--- Quoted passage Enclosed Below ---
That’s Not Fair!!!

James 2:1-7 – My brothers and sisters, believers in our glorious Lord Jesus Christ must not show favoritism. Suppose a man comes into your meeting wearing a gold ring and fine clothes, and a poor man in filthy old clothes also comes in. If you show special attention to the man wearing fine clothes and say, “Here’s a good seat for you,” but say to the poor man, “You stand there” or “Sit on the floor by my feet,” have you not discriminated among yourselves and become judges with evil thoughts? Listen, my dear brothers and sisters: Has not God chosen those who are poor in the eyes of the world to be rich in faith and to inherit the kingdom he promised those who love him? But you have dishonored the poor. Is it not the rich who are exploiting you? Are they not the ones who are dragging you into court? Are they not the ones who are blaspheming the noble name of him to whom you belong?

We all desire fairness.

So does God.  Through Moses he charged the people of Israel to believe and to remember his divine purity on this issue:

Deuteronomy 10:17 – For the LORD your God is God of gods and Lord of lords, the great God, mighty and awesome, who shows no partiality and accepts no bribes.

It follows immediately that he “defends the cause of the fatherless and the widow, and loves the alien, giving him food and clothing” (Deuteronomy 10:18).

The persistent, inescapable principle of being related to God as his people is that his character and ways are binding upon us as well. We are to be holy as he is holy.   Partiality is an issue for James because God’s righteousness is the issue for James. God does not show partiality; therefore we must not show partiality.

1 Peter 1:17 – Since you call on a Father who judges each person’s work impartially, live out your time as foreigners here in reverent fear.
--- End of Enclosed Quoted passage ---
--- Recorded information Enclosed Below ---
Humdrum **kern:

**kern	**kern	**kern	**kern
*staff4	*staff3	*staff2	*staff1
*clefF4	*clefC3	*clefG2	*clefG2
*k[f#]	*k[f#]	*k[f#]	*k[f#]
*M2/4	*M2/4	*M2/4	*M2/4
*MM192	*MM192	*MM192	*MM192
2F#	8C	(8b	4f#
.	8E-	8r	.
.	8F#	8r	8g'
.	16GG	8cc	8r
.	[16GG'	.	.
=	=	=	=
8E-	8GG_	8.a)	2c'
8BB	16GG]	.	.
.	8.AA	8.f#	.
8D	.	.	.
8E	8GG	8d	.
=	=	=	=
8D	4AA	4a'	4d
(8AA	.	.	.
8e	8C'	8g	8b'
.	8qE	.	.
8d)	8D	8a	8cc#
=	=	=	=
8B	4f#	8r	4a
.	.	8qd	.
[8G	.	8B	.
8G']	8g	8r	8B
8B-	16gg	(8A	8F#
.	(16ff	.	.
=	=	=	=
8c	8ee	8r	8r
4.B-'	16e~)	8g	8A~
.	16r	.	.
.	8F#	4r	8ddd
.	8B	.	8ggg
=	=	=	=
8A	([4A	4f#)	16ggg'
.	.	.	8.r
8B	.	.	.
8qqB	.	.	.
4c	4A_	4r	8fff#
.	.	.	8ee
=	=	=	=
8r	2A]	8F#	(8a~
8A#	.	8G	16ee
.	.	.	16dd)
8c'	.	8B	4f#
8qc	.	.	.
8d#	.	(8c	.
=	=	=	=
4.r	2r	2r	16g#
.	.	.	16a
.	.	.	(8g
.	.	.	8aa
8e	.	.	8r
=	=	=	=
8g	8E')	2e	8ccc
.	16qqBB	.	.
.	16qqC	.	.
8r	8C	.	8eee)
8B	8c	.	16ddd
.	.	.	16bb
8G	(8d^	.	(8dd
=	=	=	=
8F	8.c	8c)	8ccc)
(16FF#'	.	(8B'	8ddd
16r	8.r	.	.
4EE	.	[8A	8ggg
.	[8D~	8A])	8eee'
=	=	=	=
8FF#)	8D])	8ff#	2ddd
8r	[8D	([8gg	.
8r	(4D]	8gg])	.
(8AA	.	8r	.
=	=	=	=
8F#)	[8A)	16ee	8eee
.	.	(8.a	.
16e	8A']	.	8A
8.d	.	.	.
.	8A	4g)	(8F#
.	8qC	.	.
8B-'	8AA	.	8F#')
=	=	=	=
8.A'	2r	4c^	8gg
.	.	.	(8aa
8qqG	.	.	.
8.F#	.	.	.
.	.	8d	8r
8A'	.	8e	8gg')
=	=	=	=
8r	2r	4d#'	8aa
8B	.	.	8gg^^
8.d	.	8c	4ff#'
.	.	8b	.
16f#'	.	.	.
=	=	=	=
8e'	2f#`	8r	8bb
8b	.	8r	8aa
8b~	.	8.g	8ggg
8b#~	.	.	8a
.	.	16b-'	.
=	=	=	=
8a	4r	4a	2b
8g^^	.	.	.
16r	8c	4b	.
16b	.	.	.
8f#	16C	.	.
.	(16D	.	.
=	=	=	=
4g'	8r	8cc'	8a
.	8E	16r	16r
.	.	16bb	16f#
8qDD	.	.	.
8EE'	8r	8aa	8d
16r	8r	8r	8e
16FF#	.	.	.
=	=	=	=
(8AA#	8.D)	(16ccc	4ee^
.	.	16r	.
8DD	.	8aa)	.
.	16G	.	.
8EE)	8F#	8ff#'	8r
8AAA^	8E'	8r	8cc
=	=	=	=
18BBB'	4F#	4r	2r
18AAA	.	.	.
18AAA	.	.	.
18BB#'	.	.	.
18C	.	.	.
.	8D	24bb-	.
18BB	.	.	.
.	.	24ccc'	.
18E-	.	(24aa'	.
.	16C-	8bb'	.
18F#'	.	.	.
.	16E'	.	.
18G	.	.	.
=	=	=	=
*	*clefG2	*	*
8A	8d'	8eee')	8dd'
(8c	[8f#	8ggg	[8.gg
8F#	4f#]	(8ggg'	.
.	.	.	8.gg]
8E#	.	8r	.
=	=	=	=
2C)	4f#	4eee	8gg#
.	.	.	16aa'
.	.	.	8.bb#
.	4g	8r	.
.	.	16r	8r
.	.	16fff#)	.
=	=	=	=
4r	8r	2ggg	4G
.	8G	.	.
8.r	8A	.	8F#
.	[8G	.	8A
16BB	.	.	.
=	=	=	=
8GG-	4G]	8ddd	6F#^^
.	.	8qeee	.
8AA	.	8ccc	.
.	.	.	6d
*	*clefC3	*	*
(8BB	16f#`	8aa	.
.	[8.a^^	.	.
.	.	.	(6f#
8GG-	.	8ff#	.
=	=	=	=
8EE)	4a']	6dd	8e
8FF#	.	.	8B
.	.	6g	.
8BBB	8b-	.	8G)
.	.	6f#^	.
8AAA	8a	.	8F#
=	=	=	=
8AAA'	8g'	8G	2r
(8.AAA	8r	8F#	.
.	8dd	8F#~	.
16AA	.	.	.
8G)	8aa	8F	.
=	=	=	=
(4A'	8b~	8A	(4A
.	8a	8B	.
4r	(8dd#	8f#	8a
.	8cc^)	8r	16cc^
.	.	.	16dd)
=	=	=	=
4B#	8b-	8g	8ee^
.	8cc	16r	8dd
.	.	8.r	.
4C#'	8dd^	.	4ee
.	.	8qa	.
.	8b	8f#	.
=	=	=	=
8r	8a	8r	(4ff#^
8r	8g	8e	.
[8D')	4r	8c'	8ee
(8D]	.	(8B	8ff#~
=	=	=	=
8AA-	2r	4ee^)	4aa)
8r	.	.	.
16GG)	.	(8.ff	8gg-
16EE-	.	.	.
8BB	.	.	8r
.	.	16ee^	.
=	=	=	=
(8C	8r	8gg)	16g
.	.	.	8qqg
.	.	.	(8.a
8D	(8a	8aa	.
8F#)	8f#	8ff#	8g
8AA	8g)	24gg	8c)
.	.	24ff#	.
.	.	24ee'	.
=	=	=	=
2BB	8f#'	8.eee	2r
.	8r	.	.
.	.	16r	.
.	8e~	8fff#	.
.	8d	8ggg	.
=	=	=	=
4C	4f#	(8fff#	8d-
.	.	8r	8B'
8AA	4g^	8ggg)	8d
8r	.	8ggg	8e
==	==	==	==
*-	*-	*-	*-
--- End of Enclosed Recorded information ---
**Your instructions**
Quote the devotional on partiality in full, word for word.

**Exercise answer**
That’s Not Fair!!!

James 2:1-7 – My brothers and sisters, believers in our glorious Lord Jesus Christ must not show favoritism. Suppose a man comes into your meeting wearing a gold ring and fine clothes, and a poor man in filthy old clothes also comes in. If you show special attention to the man wearing fine clothes and say, “Here’s a good seat for you,” but say to the poor man, “You stand there” or “Sit on the floor by my feet,” have you not discriminated among yourselves and become judges with evil thoughts? Listen, my dear brothers and sisters: Has not God chosen those who are poor in the eyes of the world to be rich in faith and to inherit the kingdom he promised those who love him? But you have dishonored the poor. Is it not the rich who are exploiting you? Are they not the ones who are dragging you into court? Are they not the ones who are blaspheming the noble name of him to whom you belong?

We all desire fairness.

So does God.  Through Moses he charged the people of Israel to believe and to remember his divine purity on this issue:

Deuteronomy 10:17 – For the LORD your God is God of gods and Lord of lords, the great God, mighty and awesome, who shows no partiality and accepts no bribes.

It follows immediately that he “defends the cause of the fatherless and the widow, and loves the alien, giving him food and clothing” (Deuteronomy 10:18).

The persistent, inescapable principle of being related to God as his people is that his character and ways are binding upon us as well. We are to be holy as he is holy.   Partiality is an issue for James because God’s righteousness is the issue for James. God does not show partiality; therefore we must not show partiality.

1 Peter 1:17 – Since you call on a Father who judges each person’s work impartially, live out your time as foreigners here in reverent fear.